# Text segment start

Finishing my dissertation this year has forced me to come out of my troll-cave and interact a lot more with my econ department. And that has been a very good thing! There is so much cool economics going on at the University of Michigan that I didn't even know about that I've decided to start blogging about it.

Today's interesting nugget comes from UMich prof David Albouy, for whom I briefly worked as a research assistant a few years back. A lot of David's work is in urban economics, which - although I decided not to do my dissertation on it - is an area dear to my heart. I view the deterioration of America's big cities over the past 40 years as a national tragedy, especially after seeing how well big cities work in countries like Japan and Korea. Fortunately, urban economists like Albouy and Ed Glaeser have been leading an intellectual charge for more urban-friendly policies. 

David has zeroed in on one way in which our government stacks the deck against cities: Income tax. Here's the original paper, and here's a recent writeup in the New York Times. The basic idea is this: Income tax rates are based only on your dollar income, not on how much purchasing power your income represents. Since prices (especially housing prices) are higher in big cities, an income of, say, $60,000 will buy you a lot less in San Francisco than it will in College Station, Texas. But someone who earns $60,000 will pay the same taxes in SF as she would in College Station. This provides a big incentive to move from the big city to a small town.

The point is not just that this is unfair (as the Times article contends), but that it's inefficient for our economy. Why? Because people are productive when they live in big cities. Take a worker out of San Francisco and plunk her down in College Station, and chances are that she will add less value to the economy.

# Text segment end
# Provided material start

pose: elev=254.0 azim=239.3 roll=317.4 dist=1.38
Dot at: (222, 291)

# Provided material end

▶ Stated task: Revise the income tax text starting at "The point is" and ending at "to the economy.", replacing "inefficient" with "wasteful". This material comes from a different source than the text about income tax and cities.

▶ Full answer:
The point is not just that this is unfair (as the Times article contends), but that it's wasteful for our economy. Why? Because people are productive when they live in big cities. Take a worker out of San Francisco and plunk her down in College Station, and chances are that she will add less value to the economy.